- Task
From the line containing "coffee cup: present" through the last line of the data, both ends included, write out every line exactly; omit the pictures.

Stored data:
=== Begin Enclosure ===
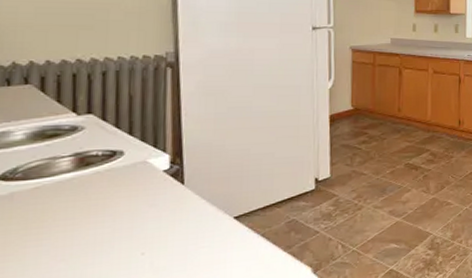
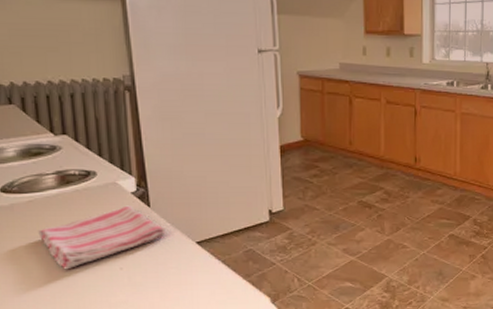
dish towel: none [42,184,200,262] -> present [38,205,166,270]

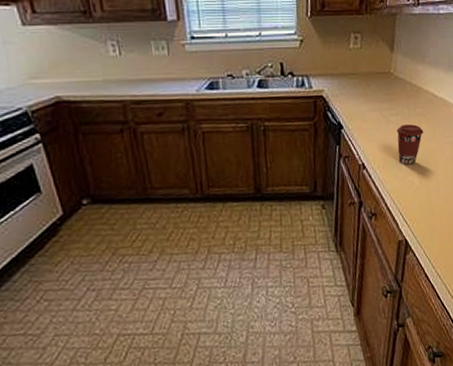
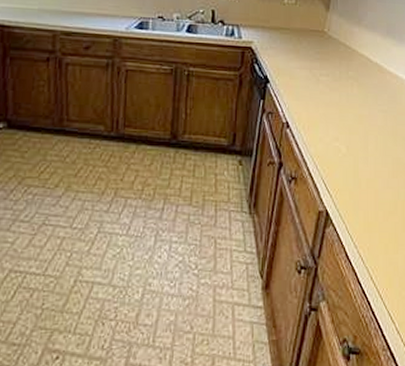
coffee cup: present [396,124,424,165] -> none [325,87,355,129]

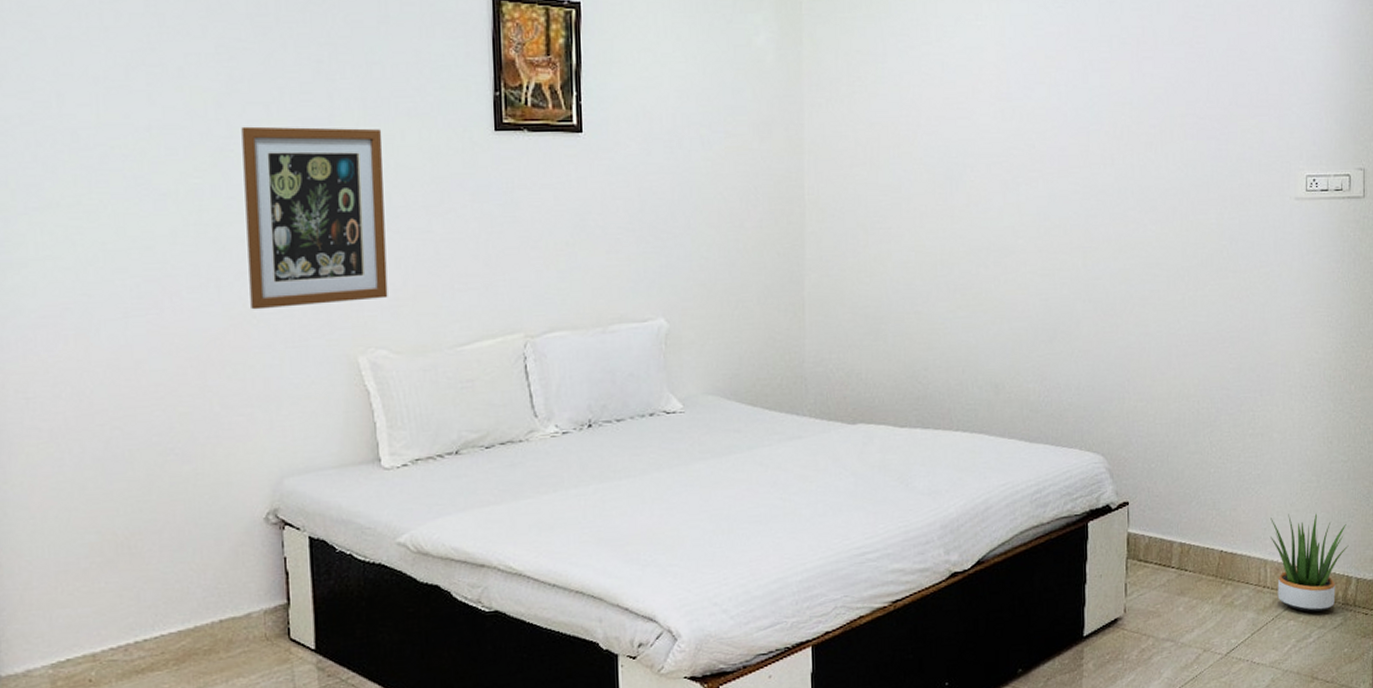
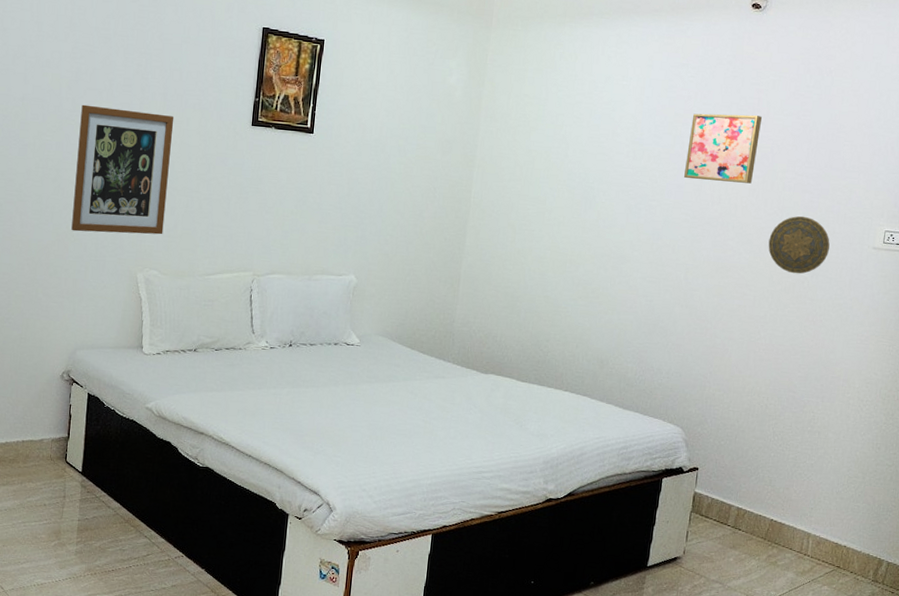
wall art: none [1066,49,1149,138] -> present [684,113,762,184]
decorative plate: none [1176,169,1246,242] -> present [768,216,830,274]
potted plant: present [1270,513,1349,612] -> none [815,500,884,583]

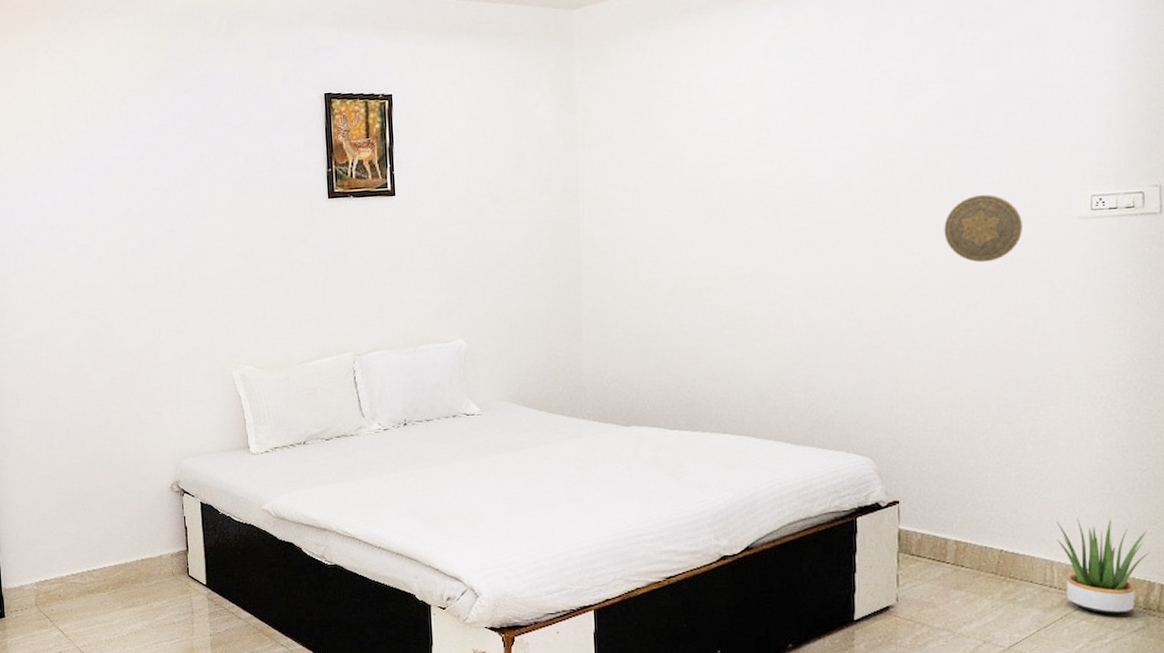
wall art: present [71,104,174,235] -> none [150,202,253,337]
wall art: present [684,113,762,184] -> none [826,89,913,175]
potted plant: none [815,500,884,583] -> present [1057,518,1150,614]

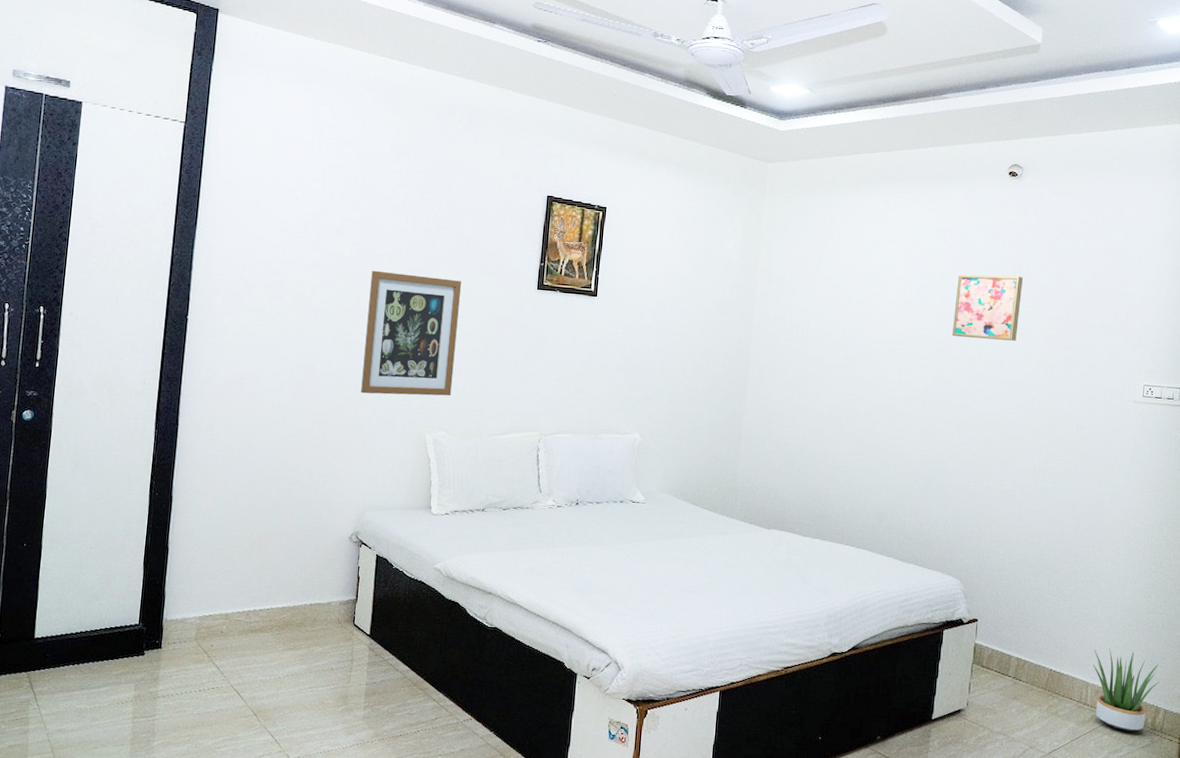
wall art: none [150,202,253,337] -> present [361,270,462,396]
wall art: none [826,89,913,175] -> present [952,275,1023,341]
decorative plate: present [944,194,1022,263] -> none [1034,371,1093,428]

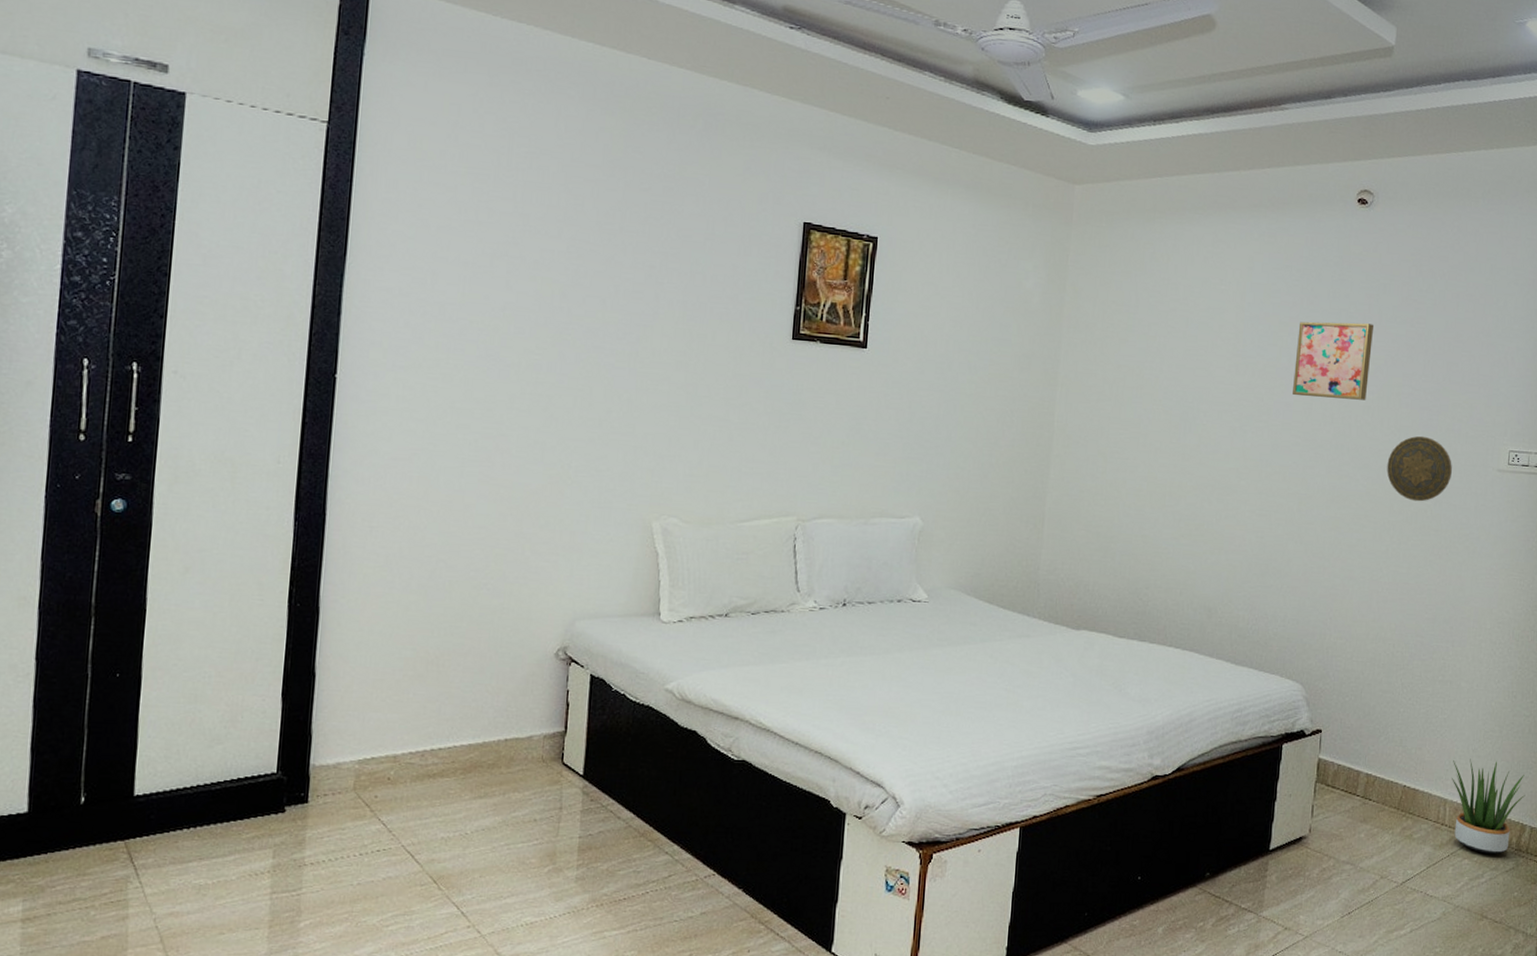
wall art: present [361,270,462,396] -> none [567,315,697,474]
decorative plate: none [1034,371,1093,428] -> present [1387,436,1452,502]

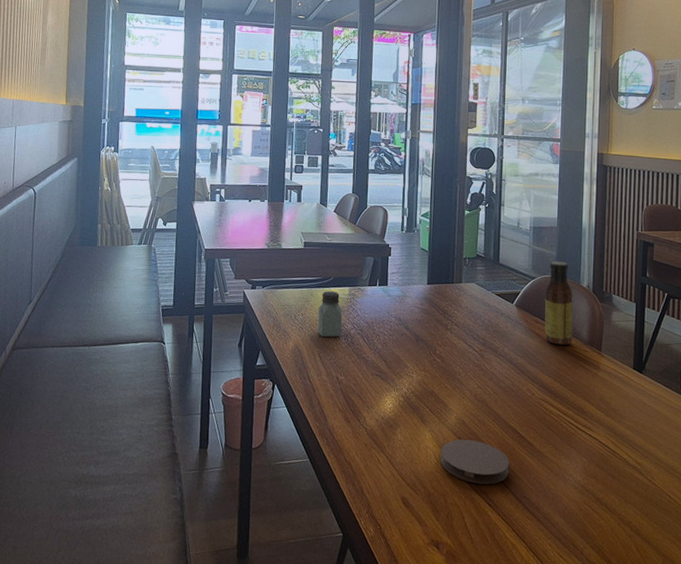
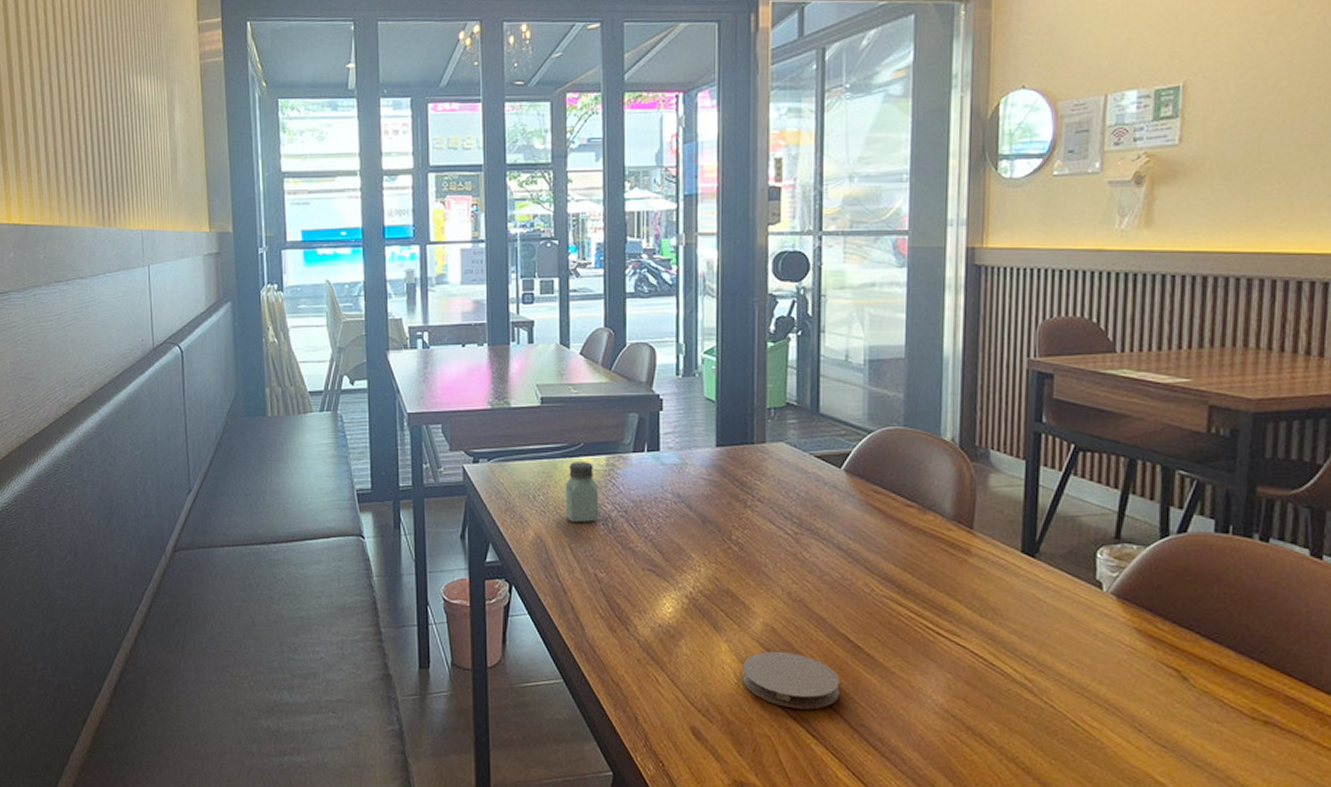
sauce bottle: present [544,261,573,345] -> none [887,407,931,522]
=== End Enclosure ===
- Result of this task
coffee cup: present [396,124,424,165] -> none [325,87,355,129]

wall art: none [1066,49,1149,138] -> present [684,113,762,184]
decorative plate: none [1176,169,1246,242] -> present [768,216,830,274]
potted plant: present [1270,513,1349,612] -> none [815,500,884,583]

wall art: present [71,104,174,235] -> none [150,202,253,337]
wall art: present [684,113,762,184] -> none [826,89,913,175]
potted plant: none [815,500,884,583] -> present [1057,518,1150,614]

wall art: none [150,202,253,337] -> present [361,270,462,396]
wall art: none [826,89,913,175] -> present [952,275,1023,341]
decorative plate: present [944,194,1022,263] -> none [1034,371,1093,428]

wall art: present [361,270,462,396] -> none [567,315,697,474]
decorative plate: none [1034,371,1093,428] -> present [1387,436,1452,502]

sauce bottle: present [544,261,573,345] -> none [887,407,931,522]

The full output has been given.